Stem cell (or bone marrow) transplantation is the only cure for SCD. Widespread use of transplantation is limited by the lack of donor availability and toxicities of the procedure. Transplantation is safest when hematopoietic stem cells are obtained from an human leucocyte antigen (HLA)-matched sibling (without SCD), but only 10% of patients actually have a potential donor. Transplantation is associated with mortality rate of about 5%, a graft rejection rate of about 5%, and the occurrence of significant graft-versus-host disease in about 5%. Therefore, the chances of a successful, curative transplant without major morbidity are around 85% to 90%. In North America, the most common indication has been stroke or cerebrovascular disease, but transplantation is also offered for other, especially recurrent, vasoocclusive complications.
SICKLE CELL TRAIT
Sickle cell (Hb S) trait is the carrier or heterozygous state for the βS gene; the other allele encodes a normal β-globin. Hb S trait is very common: 1 in 12 African Americans has it. Hb S trait is not a form of sickle cell disease (SCD); carriers have normal life expectancy, blood counts, RBC indices, reticulocyte counts, and peripheral smears. Hb electrophoresis shows more Hb A (60–70%) than Hb S (30–40%) in Hb S trait, in contrast to Hb Sβ+ where there is more Hb S than Hb A (Tables 434-1 and 434-2). The predominance of Hb A within Hb S trait RBCs prevents sickling under normal oxygen tensions. The hypertonicity and relative acidosis in the renal medulla can induce sickling in the kidney, however. Therefore, hyposthenuria and renal papillary necrosis with gross hematuria are known potential medical complications of Hb S trait.

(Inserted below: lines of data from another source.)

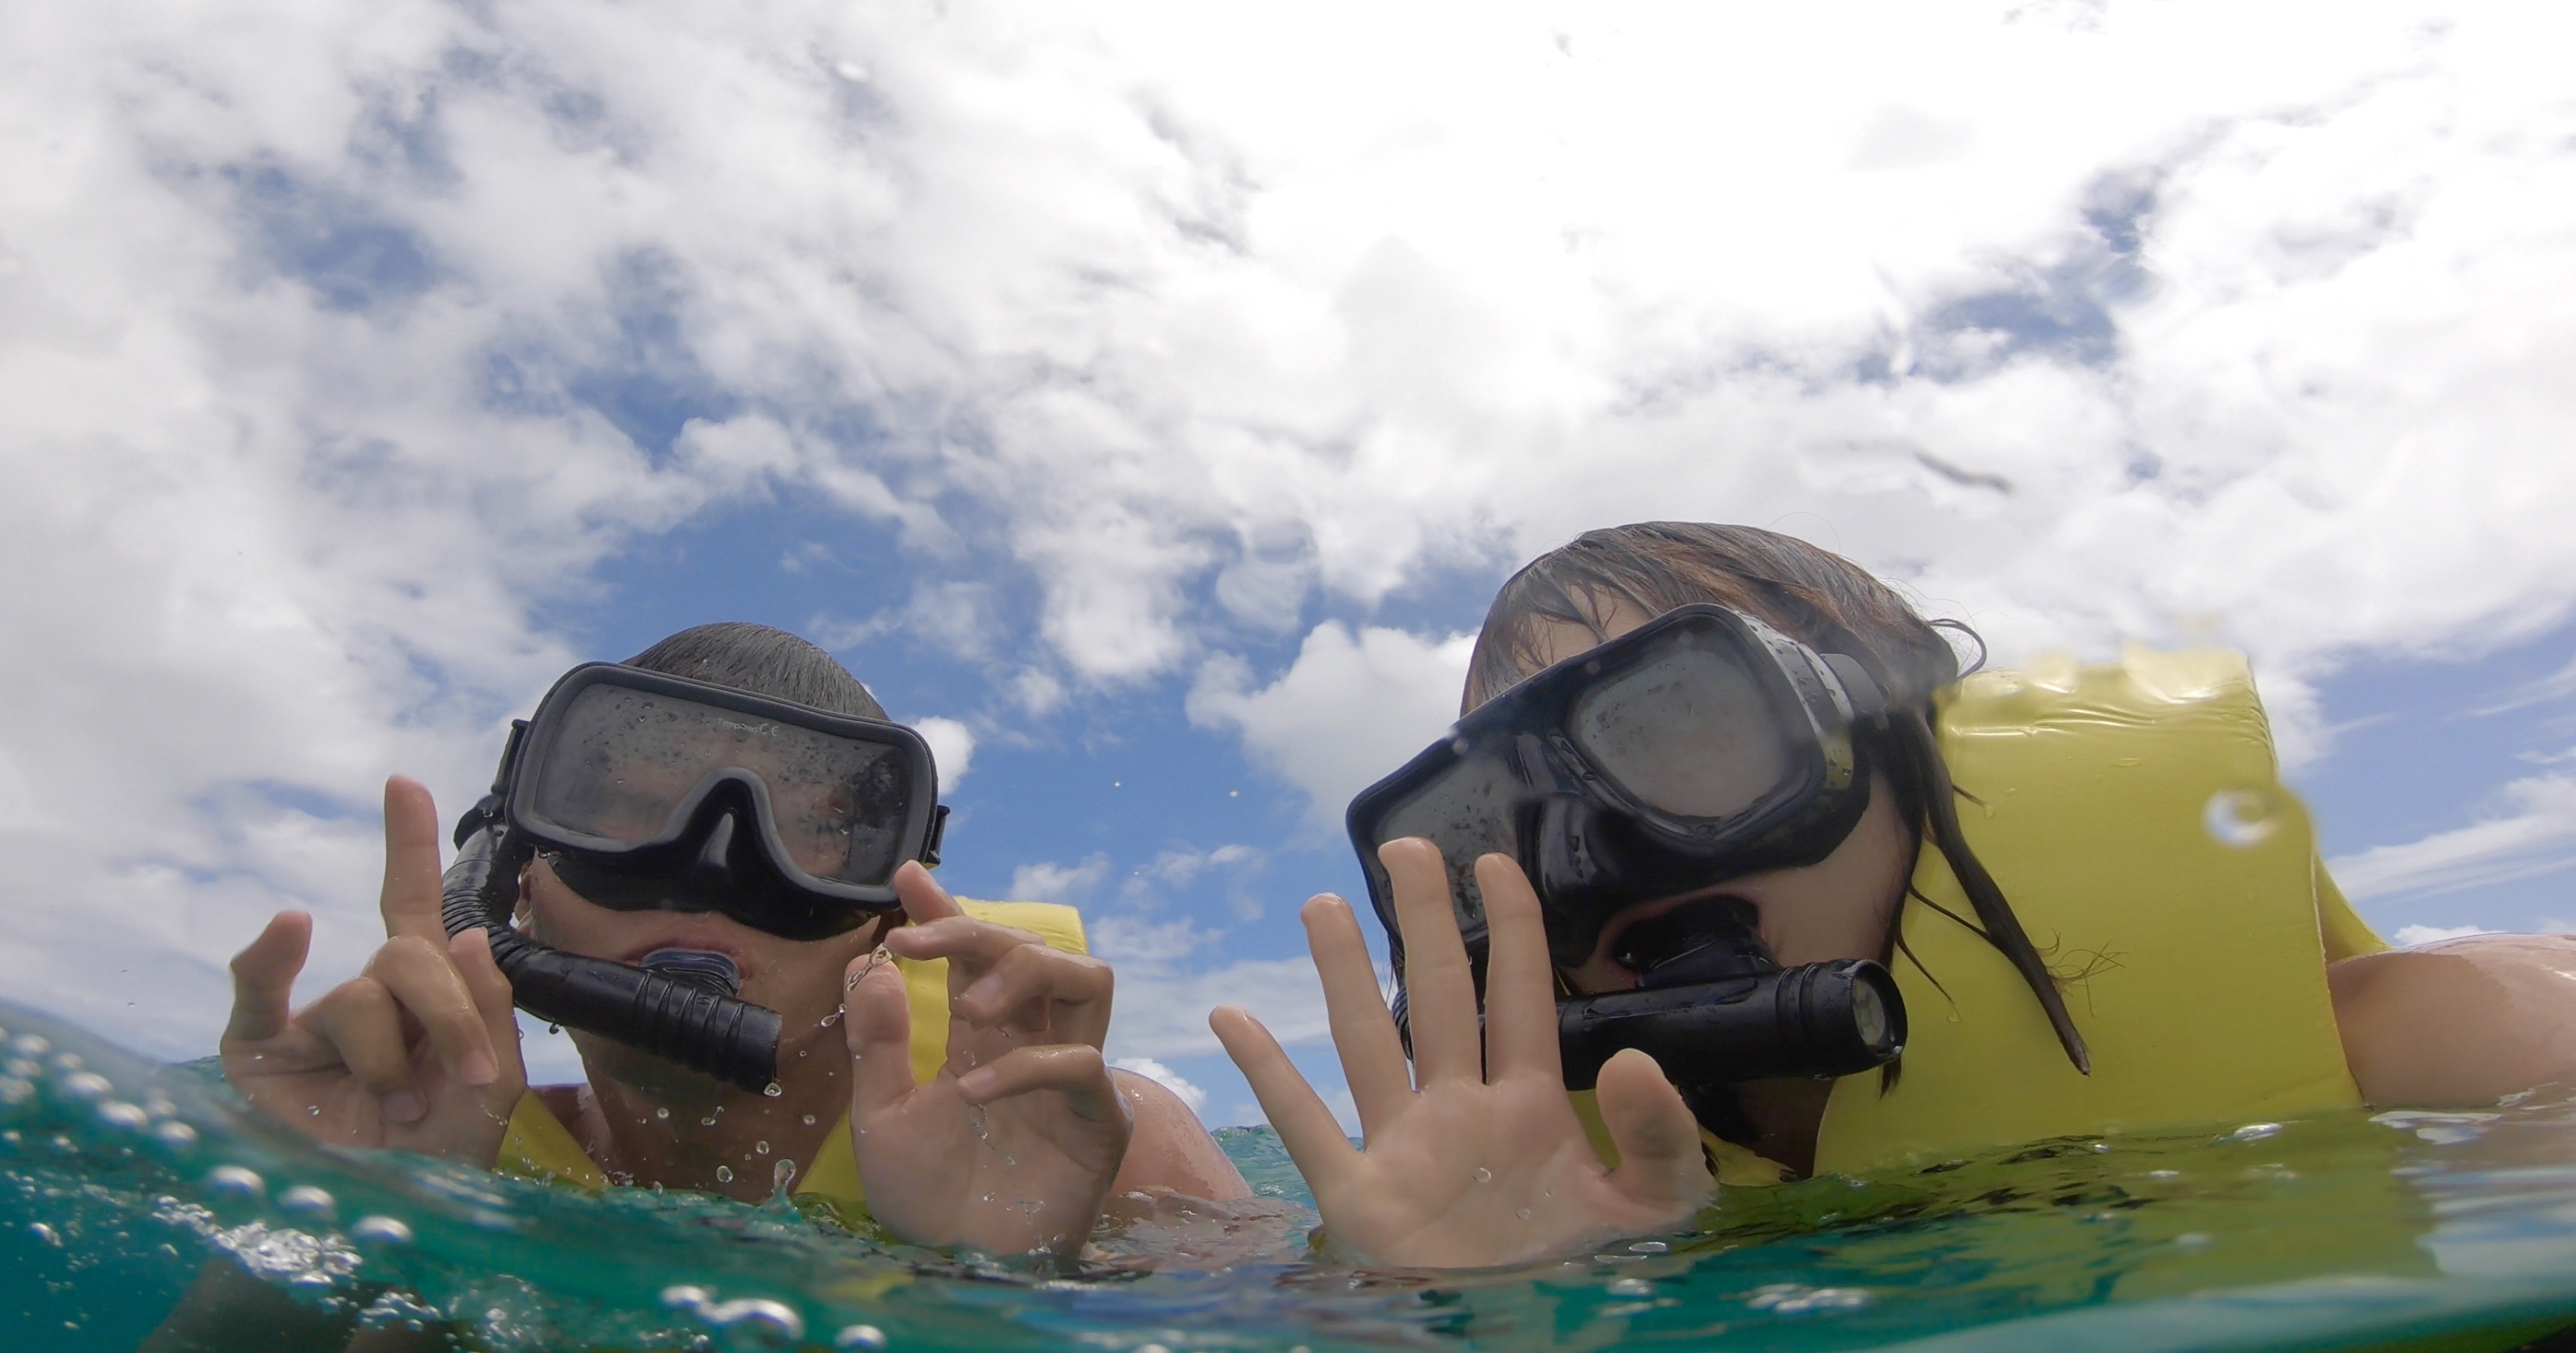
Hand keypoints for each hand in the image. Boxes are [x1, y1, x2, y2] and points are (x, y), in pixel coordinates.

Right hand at [219, 777, 525, 1162]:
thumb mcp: (493, 1086)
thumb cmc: (443, 1161)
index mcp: (425, 998)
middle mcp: (366, 998)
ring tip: (399, 1113)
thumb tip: (472, 934)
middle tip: (463, 1074)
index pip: (417, 908)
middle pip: (409, 954)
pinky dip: (268, 959)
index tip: (405, 783)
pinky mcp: (259, 1054)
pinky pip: (257, 995)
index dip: (410, 845)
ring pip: (360, 997)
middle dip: (448, 1010)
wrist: (395, 1228)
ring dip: (392, 1059)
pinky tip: (289, 927)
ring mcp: (310, 1022)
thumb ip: (489, 1009)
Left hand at [842, 862, 1131, 1255]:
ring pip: (1089, 979)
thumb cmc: (926, 1200)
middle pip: (1036, 949)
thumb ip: (879, 1043)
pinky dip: (1026, 1067)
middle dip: (979, 932)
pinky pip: (1081, 1063)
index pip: (973, 957)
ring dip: (1029, 972)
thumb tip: (874, 964)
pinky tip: (973, 1093)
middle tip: (920, 945)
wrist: (957, 1267)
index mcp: (982, 1038)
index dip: (947, 913)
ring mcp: (1070, 1078)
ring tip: (973, 1006)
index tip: (908, 877)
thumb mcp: (879, 1116)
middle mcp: (1032, 1044)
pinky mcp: (1096, 1120)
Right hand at [1211, 839, 1713, 1267]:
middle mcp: (1459, 1112)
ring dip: (1343, 973)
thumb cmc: (1594, 1283)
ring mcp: (1404, 1151)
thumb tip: (1628, 1055)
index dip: (1510, 927)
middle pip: (1435, 996)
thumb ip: (1658, 1134)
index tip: (1493, 863)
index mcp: (1530, 1106)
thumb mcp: (1654, 1209)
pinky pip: (1306, 1126)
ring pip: (1365, 1042)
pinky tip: (1233, 1016)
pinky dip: (1267, 1072)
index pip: (1517, 995)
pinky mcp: (1360, 1200)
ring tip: (1322, 903)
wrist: (1528, 1347)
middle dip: (1421, 920)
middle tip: (1404, 847)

It is important for individuals to know that they have Hb S trait because of the risk to their offspring. Hgb SS is an autosomal-recessive disease, so if both parents have Hb S trait, then each of their offspring will have a 25% chance of having Hb SS. Even if only one parent has Hb S trait, offspring are still at risk of having SCD if the parent without Hb S trait happens to have Hb C trait or β-thalassemia trait, for example. Nondirective genetic counseling should be offered to adolescents and adults with Hb S trait. Preimplantation and prenatal diagnosis are available.

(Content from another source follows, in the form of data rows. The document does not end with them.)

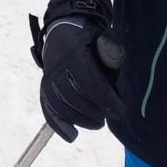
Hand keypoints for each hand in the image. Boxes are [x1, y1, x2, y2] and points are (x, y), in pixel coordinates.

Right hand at [30, 0, 126, 141]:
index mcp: (74, 53)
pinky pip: (48, 108)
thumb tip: (117, 65)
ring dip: (82, 119)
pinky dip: (59, 124)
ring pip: (62, 105)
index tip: (121, 111)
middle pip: (76, 97)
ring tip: (98, 122)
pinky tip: (72, 136)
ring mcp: (48, 77)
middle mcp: (57, 66)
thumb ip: (112, 52)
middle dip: (96, 111)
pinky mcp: (44, 87)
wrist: (65, 30)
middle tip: (110, 115)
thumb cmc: (91, 39)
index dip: (107, 100)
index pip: (90, 83)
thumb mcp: (104, 39)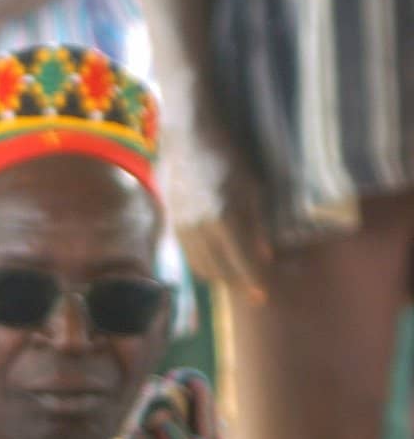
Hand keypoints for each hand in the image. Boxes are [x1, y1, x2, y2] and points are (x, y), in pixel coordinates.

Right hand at [162, 118, 271, 300]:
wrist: (189, 142)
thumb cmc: (228, 159)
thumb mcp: (251, 188)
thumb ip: (256, 225)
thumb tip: (263, 258)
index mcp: (223, 217)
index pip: (241, 262)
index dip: (253, 282)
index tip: (264, 296)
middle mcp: (200, 229)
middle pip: (221, 272)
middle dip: (240, 285)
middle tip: (256, 292)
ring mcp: (184, 230)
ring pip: (204, 269)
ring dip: (223, 280)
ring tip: (239, 281)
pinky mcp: (175, 228)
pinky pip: (192, 259)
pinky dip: (207, 269)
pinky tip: (220, 267)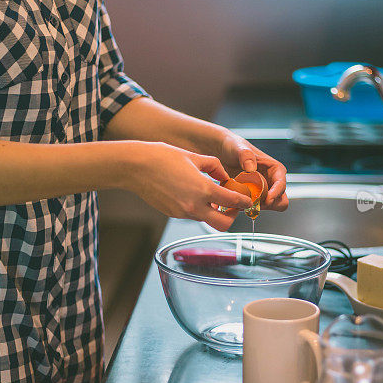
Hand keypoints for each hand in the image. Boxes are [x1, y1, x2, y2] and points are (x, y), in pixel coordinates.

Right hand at [128, 142, 253, 229]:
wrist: (136, 167)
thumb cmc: (163, 158)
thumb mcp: (195, 157)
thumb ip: (215, 168)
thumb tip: (224, 177)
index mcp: (203, 190)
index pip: (234, 203)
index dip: (244, 201)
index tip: (247, 198)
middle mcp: (194, 206)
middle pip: (224, 225)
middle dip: (232, 216)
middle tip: (232, 205)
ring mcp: (182, 212)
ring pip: (207, 220)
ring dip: (214, 212)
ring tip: (212, 197)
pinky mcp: (173, 214)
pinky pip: (192, 215)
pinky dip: (199, 209)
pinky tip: (194, 195)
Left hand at [218, 132, 287, 211]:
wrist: (222, 152)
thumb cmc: (234, 147)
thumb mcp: (239, 148)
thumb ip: (246, 155)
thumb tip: (251, 168)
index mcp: (275, 169)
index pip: (281, 185)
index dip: (276, 194)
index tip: (266, 200)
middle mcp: (272, 182)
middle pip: (280, 201)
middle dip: (268, 205)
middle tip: (253, 203)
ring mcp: (263, 191)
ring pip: (267, 207)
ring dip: (256, 207)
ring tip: (240, 201)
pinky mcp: (253, 197)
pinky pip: (254, 207)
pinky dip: (245, 208)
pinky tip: (234, 202)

Like Hb S, Hb C is a qualitative abnormality of the β-globin. Hb C originated in West Africa, and Hb C trait is found in about 2.5% of African Americans. Individuals with Hb C trait have no hematologic abnormalities, except for increased numbers of target cells on the peripheral blood smear and the presence of 30% to 40% the slowly migrating Hb C on electrophoresis. Homozygotes for Hb C (Hb CC disease) have a mild hemolytic anemia and splenomegaly, but do not have vasoocclusive symptoms, splenic infarction, or hyposplenism. Hb CC disease is not a form of sickle cell disease. The red blood cells are microcytic, and the blood smear shows many target cells, folded cells, and Hb C crystals (Fig. 434-3). The compound heterozygous state, Hb C-β-thalassemia, is similar to Hb CC disease.